(Lens and sensor metadata)

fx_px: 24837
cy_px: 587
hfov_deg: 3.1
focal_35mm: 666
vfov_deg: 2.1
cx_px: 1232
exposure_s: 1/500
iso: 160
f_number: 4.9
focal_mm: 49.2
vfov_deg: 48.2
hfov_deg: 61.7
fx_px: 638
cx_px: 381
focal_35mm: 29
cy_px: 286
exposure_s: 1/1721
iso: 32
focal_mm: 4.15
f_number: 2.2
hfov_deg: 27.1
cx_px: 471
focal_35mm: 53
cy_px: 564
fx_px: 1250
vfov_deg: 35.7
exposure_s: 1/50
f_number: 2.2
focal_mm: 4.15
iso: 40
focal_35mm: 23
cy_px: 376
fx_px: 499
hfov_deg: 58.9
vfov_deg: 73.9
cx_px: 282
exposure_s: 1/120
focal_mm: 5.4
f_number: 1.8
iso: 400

==

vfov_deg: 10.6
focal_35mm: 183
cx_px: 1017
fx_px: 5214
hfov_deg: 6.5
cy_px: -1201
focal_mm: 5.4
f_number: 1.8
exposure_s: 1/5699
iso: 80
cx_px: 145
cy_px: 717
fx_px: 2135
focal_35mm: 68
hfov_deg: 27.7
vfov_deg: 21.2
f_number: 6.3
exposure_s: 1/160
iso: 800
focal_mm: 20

__Required action__
Among the entries above, the line containing "fx_px: 24837", the line containing "fx_px: 1250", and all lines between them are to be restated word for word; nothing else belongs in the reply.

__Exercise result__
fx_px: 24837
cy_px: 587
hfov_deg: 3.1
focal_35mm: 666
vfov_deg: 2.1
cx_px: 1232
exposure_s: 1/500
iso: 160
f_number: 4.9
focal_mm: 49.2
vfov_deg: 48.2
hfov_deg: 61.7
fx_px: 638
cx_px: 381
focal_35mm: 29
cy_px: 286
exposure_s: 1/1721
iso: 32
focal_mm: 4.15
f_number: 2.2
hfov_deg: 27.1
cx_px: 471
focal_35mm: 53
cy_px: 564
fx_px: 1250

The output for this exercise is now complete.